Rockefellers and GROK
I'm at the East Side Freedom Library again, enjoying the space and the air conditioning. It's a hot day in Saint Paul, although we seem to be due for a thunderstorm and then cooler weather beginning tomorrow. I haven't been searching the shelves today; instead I brought my copy of Ferdinand Lundberg's 1937 book, America's 60 Families. I've been filling in some details of the Rockefeller family tree. It's interesting, as I get closer to the present, that some of the descendants seem to lead more or less "normal" lives. I'm not sure if this is a result of "reversion to the mean", where inheritors of wealth and status sometimes become more middle class as the generations pass. Or of carefully crafted facades of normality, where members of the leisure class living on trust fund proceeds seek to blend in with the "regular people", either from a sincere desire to live a less ostentatious life or because they hope to fly under the radar if the peasants ever take up their torches and pitchforks.
An example of this might be a pulitzer-prize-winning journalist and professor named Sarah Stillman. Now in her early forties, she seems to have a stellar academic pedigree and rise to the highest ranks of the liberal elite press (Atlantic, New Yorker, etc.). Her author profile describes her as "an inspiring example of what a self-confident teen can achieve". She scrupulously avoids mentioning any personal information, and search results remark on this fact. GROK reported, "There is no publicly available information in the provided references or elsewhere that specifically names Sarah Stillman's parents. The sources focus primarily on her professional achievements, education, and journalistic work, but do not disclose personal details about her family, including her parents' identities."
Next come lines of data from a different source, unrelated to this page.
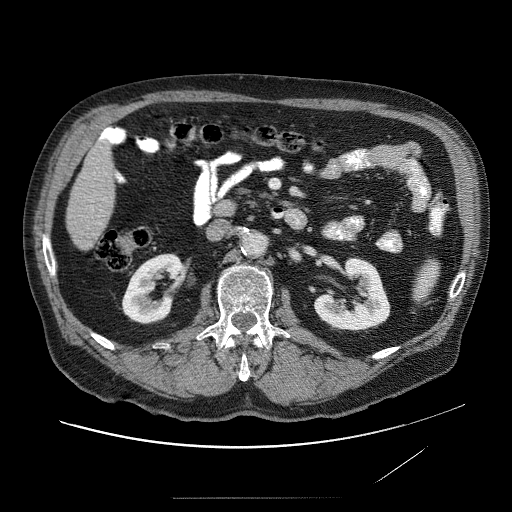
Contrast-enhanced abdominal CT (liver protocol), one axial slice. 120 kVp. Soft-tissue window (W 400 / L 40 HU). 2.5 mm slice thickness. 512 × 512 image matrix, field of view 420 × 420 mm. From the clinical record (not read from this slice): diagnosis: hepatocellular carcinoma (patient treated with transarterial chemoembolisation; whether this scan precedes or follows treatment is not stated here); TNM stage (as recorded): Stage-IVA; Child-Pugh class: A.
Structures marked on this image (semi-automatic segmentation, software-assisted and operator-edited):
- liver parenchyma outside the tumour (the mass and vessels are separate outlines, so this box may not span the whole liver): box from (x=64, y=128) to (x=122, y=254) px
- portal vein: (x=85, y=170)–(x=109, y=216)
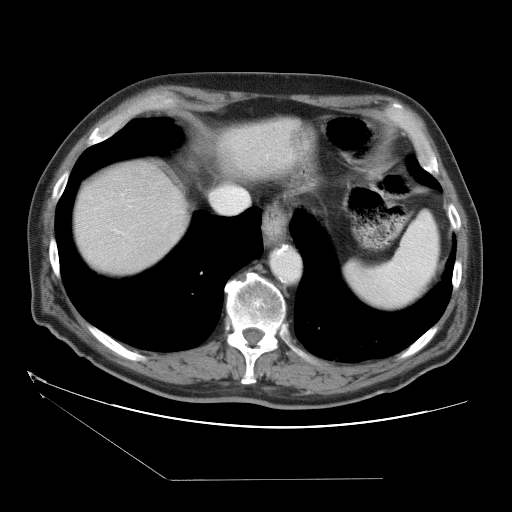
Contrast-enhanced abdominal CT (liver protocol), one axial slice; position 31 of 38 along the scan axis; 120 kVp; one of 2 acquisitions stored at this slice position; soft-tissue window (W 400 / L 40 HU); 512 × 512 image matrix. From the clinical record (not read from this slice): diagnosis: hepatocellular carcinoma (patient treated with transarterial chemoembolisation; whether this scan precedes or follows treatment is not stated here); TNM stage (as recorded): Stage-II; Child-Pugh class: A; tumour differentiation: moderately differentiated; tumour nodularity: multinodular.
Annotated regions visible in this slice (semi-automatically segmented with operator editing):
- liver parenchyma outside the tumour (the mass and vessels are separate outlines, so this box may not span the whole liver): bounding box [x1, y1, x2, y2] px = [74, 118, 304, 272]
- portal vein: [112, 229, 123, 234]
So it would be a speculation to suggest she might be a Rockefeller. It might be a complete coincidence and Ms. Stillman may be a prodigy who sprang from humble roots to earn "simultaneous Bachelor’s and Master’s degrees in Anthropology from Yale University in 2006, graduating summa cum laude with exceptional distinction." She then "pursued graduate studies as a Marshall Scholar at Oxford University." These things can happen, and it looks like Ms. Stillman has worked hard to get to where she is. So people should hesitate to suggest her success is not deserved. But not everyone can get into the Georgetown Day School in Washington DC, which is one of the most exclusive in its admission policies. And Sarah Stillman is a significant name in the Rockefeller family, belonging first to Sarah Elizabeth "Elsie" Stillman (1872-1935), one of the two daughters of James J. Stillman, CEO and Chairman of National City Bank. Stillman was an ally of the Rockefeller brothers of Standard Oil. Elsie Stillman married William G. Rockefeller and her younger sister Isabel married Percy A. Rockefeller. Both were sons of Standard Oil founder William Rockefeller. Another famous Elsie Stillman Rockefeller, named in honor of her grandmother, was killed by her husband in a 1982 murder-suicide. So it might have made sense, around 1984, to name a daughter Sarah Stillman (perhaps after the same person, but this time a great grandmother?) rather than Elsie Stillman. It's just a speculation and almost certainly a coincidence. Stillman isn't that unique of a surname, after all. There are about 8,000 people with that surname in America today and according to GROK, Ancestry.com records 75 distinct Stillman families in the US in 1840. And the Rockefeller family tree is complicated; I don't really have enough energy or interest to pursue this and find all the Rockefeller extended family members who were having kids in the 1980s.
It is odd to me, though, imagining the lives of people who might be related to "big names" of American history. And even if this journalist isn't related to the elite Stillmans, there are some interesting implications of the different educational opportunities that people have had access to, indifferent times and places in American history. And while I was poking around, I noticed that the murdered Elsie Stillman Rockefeller's mother was a woman named Florence Lincoln. She was distantly related to President Lincoln and to Paul Revere. After her marriage to William A. Rockefeller III ended in 1929, she married George Sloan, son of Irish immigrant and railroad magnate Samuel Sloan. It interests me quite a bit, how these family ties were formed by elite intermarriage. But it's hard work ferreting out the details and GROK can't always be trusted. For a while it was telling me that Florence Lincoln had married James Stillman Rockefeller after divorcing William. This was quite unhelpful and I might not have caught the error, except that I already knew she had married Sloan.